**DOCUMENT SECTION**.
--------------------
Kertish-dos is a simple and highly scalable distributed object storage to store and serve billions of files. It is developed to cover the expectation for mass file storage requirements in isolated networks. It does not have security implementation.
Kertish-dos is developed to cover the traditional file storage requirements in a scalable way. Software will use the same path-tree structure virtually to keep the files but will not stuck in hard-drive limits of the machine. It is possible to create a fail-safe, highly available fast and scalable file storage.
Systems where they need huge storage space requirements to keep all the files logically together. For example; common cloud storage for micro services, video storage for a streaming services, and the like…
Kertish-dos does not have any security implementation. For this reason, it is best to use it in a publicly isolated network. Also it does not have file/folder permission integration, so user base limitations are also not available.
Kertish-dos is suitable to use as a back service of front services. It means, it is better not to allow users directly to the file manipulation.
Kertish-dos has 3 vital parts for a working farm. Manager-Node, Head-Node, Data-Node.
Manager-Node and Data-Node must not accept direct request(s) coming from the outside of the Kertish-dos farm. For file/folder manipulation, only the access point should be Head-Node.
--------------------
**MATERIAL**.
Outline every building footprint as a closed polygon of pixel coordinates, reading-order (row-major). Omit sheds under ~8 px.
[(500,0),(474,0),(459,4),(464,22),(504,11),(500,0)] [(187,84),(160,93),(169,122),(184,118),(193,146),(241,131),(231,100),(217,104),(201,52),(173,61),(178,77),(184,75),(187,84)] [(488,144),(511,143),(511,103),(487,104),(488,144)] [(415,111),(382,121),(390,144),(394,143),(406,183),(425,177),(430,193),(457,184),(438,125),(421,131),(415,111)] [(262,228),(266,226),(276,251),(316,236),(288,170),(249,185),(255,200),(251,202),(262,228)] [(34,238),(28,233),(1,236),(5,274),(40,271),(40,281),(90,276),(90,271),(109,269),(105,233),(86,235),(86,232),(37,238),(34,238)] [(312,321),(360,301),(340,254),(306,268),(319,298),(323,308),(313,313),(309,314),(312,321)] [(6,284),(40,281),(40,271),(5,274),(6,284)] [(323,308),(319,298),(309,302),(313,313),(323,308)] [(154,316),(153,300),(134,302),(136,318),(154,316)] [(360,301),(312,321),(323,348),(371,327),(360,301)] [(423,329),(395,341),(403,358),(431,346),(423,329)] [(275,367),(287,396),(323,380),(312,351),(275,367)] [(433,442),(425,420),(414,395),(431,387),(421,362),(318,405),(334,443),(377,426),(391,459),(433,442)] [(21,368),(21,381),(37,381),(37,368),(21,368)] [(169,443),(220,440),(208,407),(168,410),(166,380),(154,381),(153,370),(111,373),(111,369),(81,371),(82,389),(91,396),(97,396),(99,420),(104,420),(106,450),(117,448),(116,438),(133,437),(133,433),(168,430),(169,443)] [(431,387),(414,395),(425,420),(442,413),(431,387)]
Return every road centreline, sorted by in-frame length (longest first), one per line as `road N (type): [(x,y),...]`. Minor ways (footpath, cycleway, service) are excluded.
--------------------
**GIVEN PROBLEM 1**. Reproduce the Kertish-dos text from "Kertish-dos is developed" to "also not available.".
**GIVEN PROBLEM 2**. According to the Kertish-dos text, what are the three vital parts of a working farm?

**FULL RESPONSE 1**.
Kertish-dos is developed to cover the traditional file storage requirements in a scalable way. Software will use the same path-tree structure virtually to keep the files but will not stuck in hard-drive limits of the machine. It is possible to create a fail-safe, highly available fast and scalable file storage.
Systems where they need huge storage space requirements to keep all the files logically together. For example; common cloud storage for micro services, video storage for a streaming services, and the like…
Kertish-dos does not have any security implementation. For this reason, it is best to use it in a publicly isolated network. Also it does not have file/folder permission integration, so user base limitations are also not available.

**FULL RESPONSE 2**. Manager-Node, Head-Node, and Data-Node.